Naoko avait dit cela d’un ton rogue, où pointait une espèce d’amertume. Sandrine avait déjà compris que son amie était dans un mauvais jour.
— Et toi, fit-elle avec désinvolture, qu’est-ce que tu choisis ?
— Une soupe miso, ça ira très bien.
— C’est tout ?
La Japonaise ne répondit pas. Elle avait les yeux si noirs qu’il était impossible de discerner la prunelle de l’iris.
— Tu t’es encore engueulée avec Olive ?
— Même pas. Il reste dans son sous-sol. On n’a aucun contact. De toute façon, il part ce soir.
Le serveur arriva et prit leur commande.
Après un bref silence, Sandrine préféra crever l’abcès :
— Qu’est-ce qui ne va pas ?
— Rien de plus, rien de moins que d’habitude. Je me suis levée avec un monstrueux cafard, c’est tout. Mon mariage est un naufrage complet.
— Original.
— Tu ne comprends pas. J’ai le sentiment qu’Olivier ne m’a jamais aimée.
— J’en connais pas mal qui rêveraient de ne pas être aimées de cette façon.
Naoko nia de la tête :
— Olivier aime le Japon. Il aime un fantasme, une idée. Quelque chose qui n’a rien à voir avec moi. D’ailleurs, ça fait des années qu’il ne me touche plus…
Sandrine réprima un soupir. Une heure de trafic pour jouer à la psy. Mais elle ne se plaignait pas. Elle écoutait la musique des mots et elle adorait ça. Cet accent délicat qui n’avait toujours pas trouvé le moyen de prononcer les « r » ou les « u ».
— Son sentiment pour moi a toujours été abstrait, continua Naoko. Au début, j’ai cru que cette adoration allait se préciser, qu’il allait s’intéresser à la femme sous la Japonaise. C’est le contraire qui s’est produit. Il s’est enfoncé dans son obsession. Il passe encore ses nuits à regarder des films de samouraïs, à lire des écrivains dont je ne connais même pas le nom ! Il écoute des vieux machins au koto qu’on n’entend plus au Japon, excepté à la fin de l’année, dans les grands magasins. T’aimerais vivre avec un mec qui écoute toute l’année « Petit Papa Noël » ?

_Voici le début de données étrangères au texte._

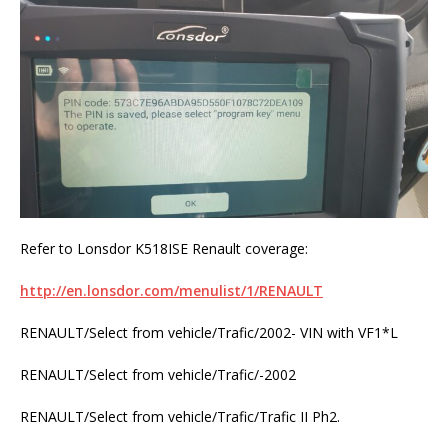
Refer to Lonsdor K518ISE Renault coverage:
http://en.lonsdor.com/menulist/1/RENAULT
RENAULT/Select from vehicle/Trafic/2002- VIN with VF1*L
RENAULT/Select from vehicle/Trafic/-2002
RENAULT/Select from vehicle/Trafic/Trafic II Ph2.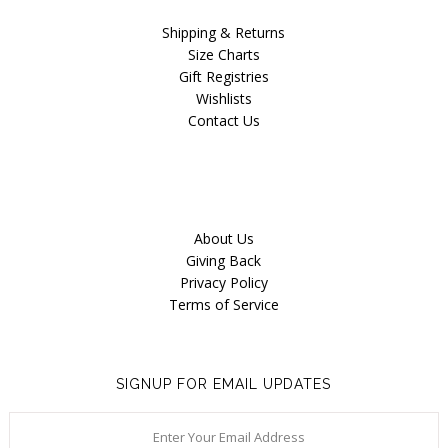
Shipping & Returns
Size Charts
Gift Registries
Wishlists
Contact Us
About Us
Giving Back
Privacy Policy
Terms of Service
SIGNUP FOR EMAIL UPDATES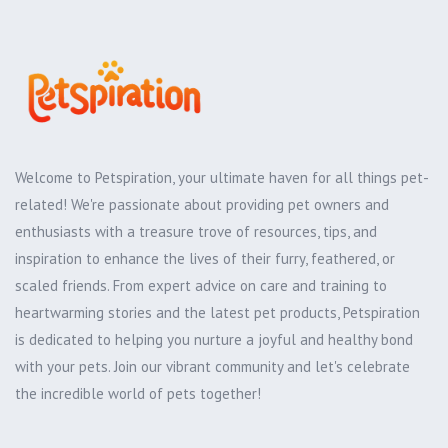
Welcome to Petspiration, your ultimate haven for all things pet-
related! We're passionate about providing pet owners and
enthusiasts with a treasure trove of resources, tips, and
inspiration to enhance the lives of their furry, feathered, or
scaled friends. From expert advice on care and training to
heartwarming stories and the latest pet products, Petspiration
is dedicated to helping you nurture a joyful and healthy bond
with your pets. Join our vibrant community and let's celebrate
the incredible world of pets together!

Sandrine sourit sans répondre. Le serveur revenait avec un plateau en forme de navire chargé de poissons crus, agrémenté des touches roses du gingembre et des pointes vertes du wasabi. Elle se réjouissait, au plus profond d’elle-même, des saveurs imminentes. Depuis la découverte de son cancer, chaque plaisir, même le plus infime, ressemblait à la cigarette du condamné.
Naoko saisit son bol de soupe à deux mains et poursuivit, les yeux rivés sur la table :
— En ce moment, son truc, c’est d’écouter les dialogues de vieilles comédies musicales de la Shochiku. Il a commandé des CD obscurs sur Internet. Il les écoute en boucle, au casque, sans comprendre le moindre mot. Tu trouves ça sain ?
Sandrine prit un air compatissant et cueillit un nouveau rouleau d’algues, de thon et de riz. Elle avait déjà bien entamé la proue du bateau.
— Dix ans de mariage et je ne sais toujours pas s’il a compris que je suis une femme. Je suis avant tout une pièce dans son musée.